My husband and I are separated. We go back and forth with getting a divorce. Yesterday he wanted a divorce but now he wants to test to see if I can improve and we can get along. He said that one mess-up and we're over. What a mess-up means is me getting upset, argumentative, controlling, etc. He's very vague with this though, so I'm not sure what this exactly means. I am doing my best to work on this. Counseling, books, self-help, etc. I'm trying to control my thoughts and emotions and be positive. However, simply being in his presence is very, very difficult. I either want to cry or scream for a few reasons. He is very unresponsive and will not do anything with me. I asked him if he wanted to get coffee and take the dog for a walk with no expectation of talking and he declined both. I'm a nervous wreck and feel like I'm a ticking time bomb and very anxious and scared. When I feel this way, I withdraw or push my husband to talk to me, the latter which he abhors. I can't live like this and live in this limbo. I can't eat or sleep. What can I do to make this work between us when I'm so unclear of what he wants? How can I control my emotions and get through these anxious thoughts? I've been praying, running and going on lots of walks with my dog. But, I go back to work next week and I'm a teacher. I can hardly make it through the day!


----------



## Whatsright86 (Jun 24, 2017)

Have you asked him what he wants to do? Maybe try doing something he likes with him and see how he responds

Hope it works out for you


----------



## toblerone (Oct 18, 2016)

All I can say about reading the first part of this is that I don't understand why he's wasting your time in the first place. He's clearly wishy-washy about it and he's already setting it up for failure ("one mess up and we're done").

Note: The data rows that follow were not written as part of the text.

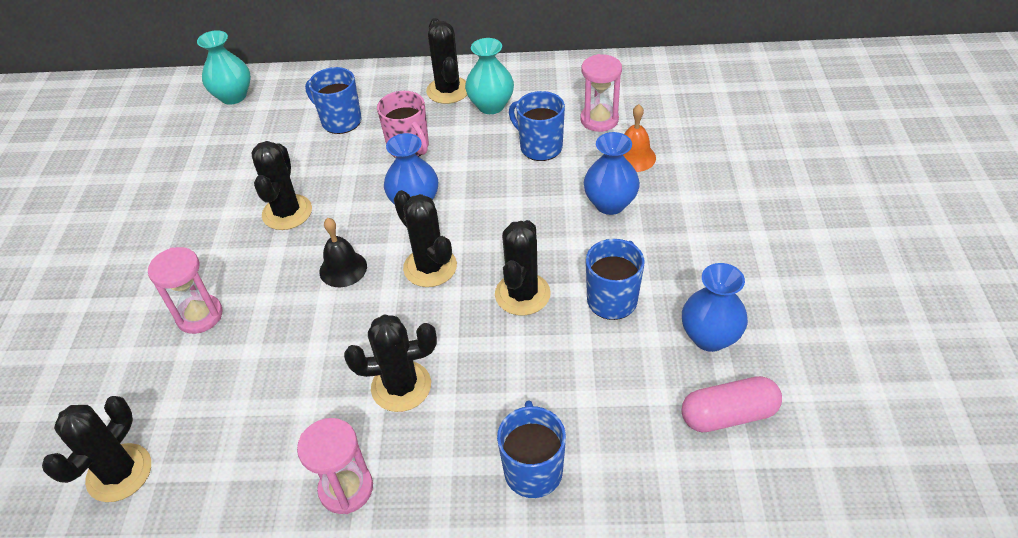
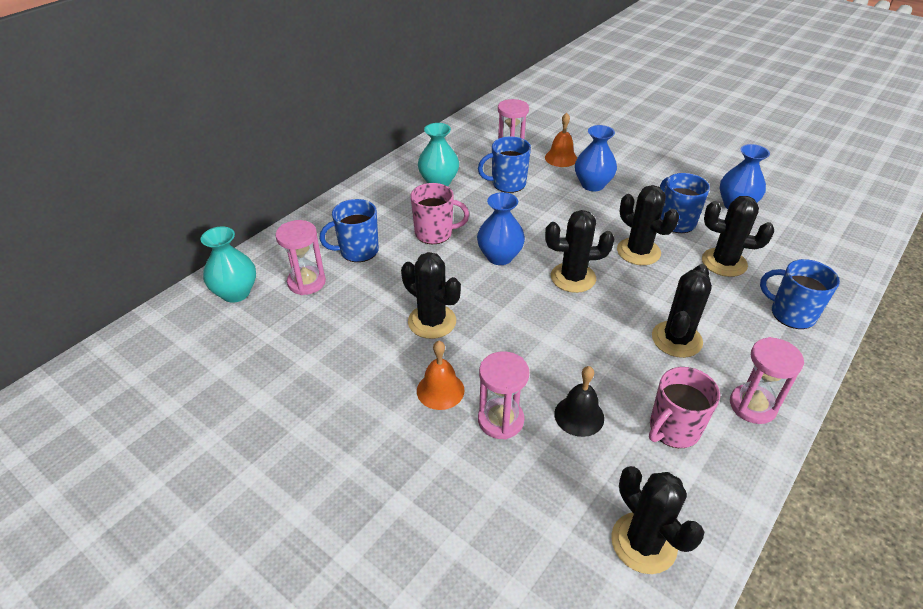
camera: 55 degrees left, 5 degrees down
(209, 262) = (440, 390): none -> orange bell
(268, 437) = (673, 429): none -> pink mug
(276, 120) = (306, 282): none -> pink hourglass
(343, 269) = (530, 318): black bell -> black bell (579, 415)
(448, 90) = (396, 191): black cactus -> black cactus (724, 262)
(728, 415) = (798, 227): pink capsule -> none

His lack of decision making is also really having a negative effect on you.


----------



## turnera (Jan 22, 2010)

ARE you normally controlling and argumentative? Do you raise your voice to him?


----------



## Volunteer86 (Aug 2, 2017)

Yeah I think Toblerone is right he is wasting your time and keeping you in limbo and in turn keeping you on edge and not letting you enjoy life. Life is too short for this! If you want to work it out I would sit down with him and explain how you feel and you don't want or need to live your life like you are currently it is not fair to you. Plus you are a teacher and have enough stress in your life. Can I ask you if you guys are still having sex? It may be possible that he thinks he can treat you that way and have sex if you guys are. Please keep us or me updated.


----------



## Chuck71 (Nov 5, 2012)

When you dated / married were the two of you the same way then? Why do you think he is that way? How much do you think his attitude shapes the way you react (controlling, screaming, etc)?


----------



## farsidejunky (Mar 19, 2014)

turnera said:


> ARE you normally controlling and argumentative? Do you raise your voice to him?


This.

It would help to know what led to the separation in the first place. 

It's easy to understand the post-separation behavior, but were you exhibiting these things prior to separation?

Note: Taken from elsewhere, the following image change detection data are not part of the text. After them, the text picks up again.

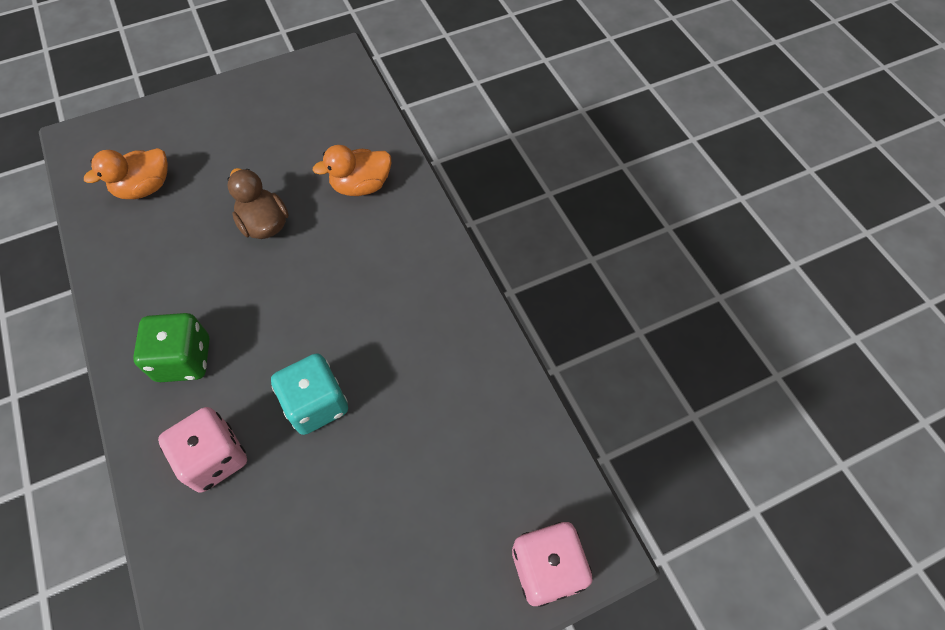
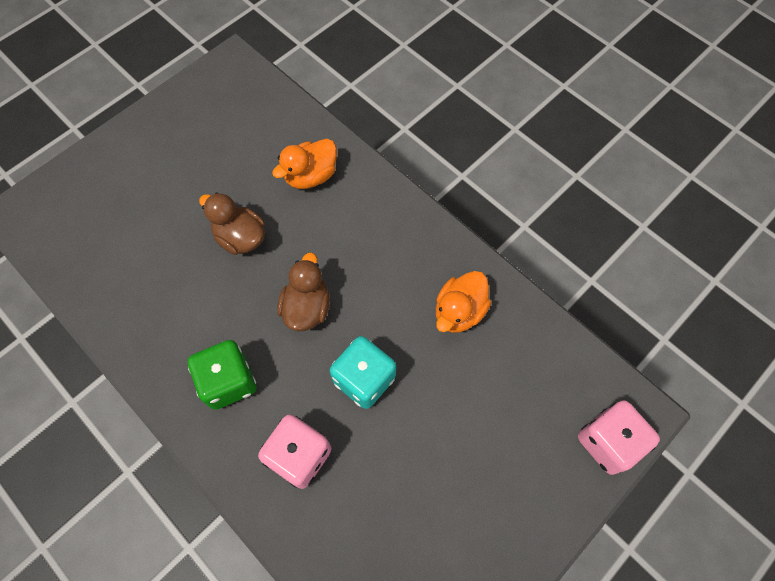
camera: 20 degrees left, 5 degrees up
(145, 188) = (110, 239): orange duck -> orange duck (459, 311)
(294, 313) = (307, 307): none -> brown duck

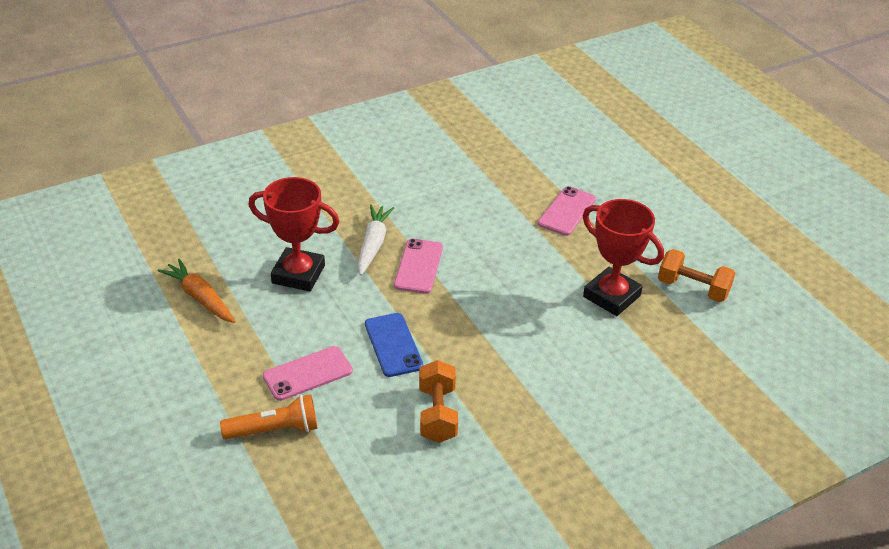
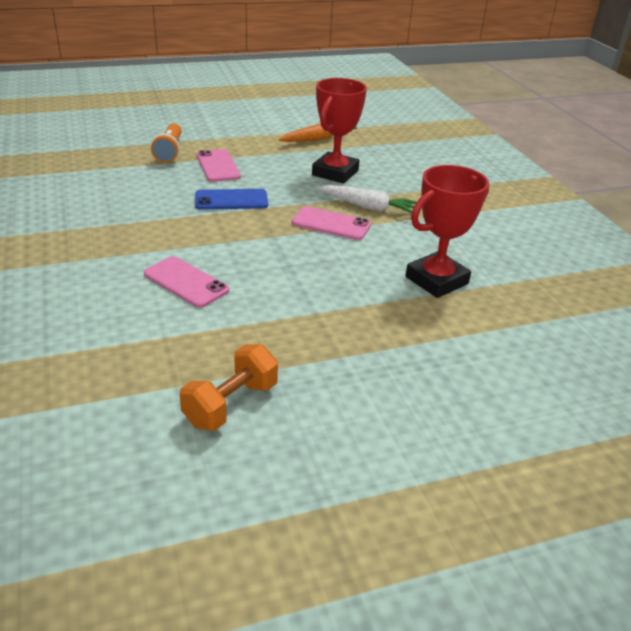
camera: 100 degrees right, 5 degrees down
(437, 414) = (141, 208): orange dumbbell -> none
(566, 211) = (411, 331): pink phone -> pink phone (186, 282)
(611, 296) = (244, 331): red trophy -> red trophy (436, 280)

Did he refuse to do things with you prior to the separation?


----------



## Thor (Oct 31, 2011)

There's more in her other thread. Perhaps have a moderator merge them. They lost their only child about 4 yrs ago and they are in an agreed in-house separation.

http://talkaboutmarriage.com/going-...0-confused-about-separation.html#post18888777


----------



## Bananapeel (May 4, 2015)

I've seen this strategy before with a buddy that does it to control his wife as a form of emotional abuse. I don't know your situation but from your other thread I'd say just pull the plug already and divorce each other since you two are clearly not happy together and haven't been for a long time.


----------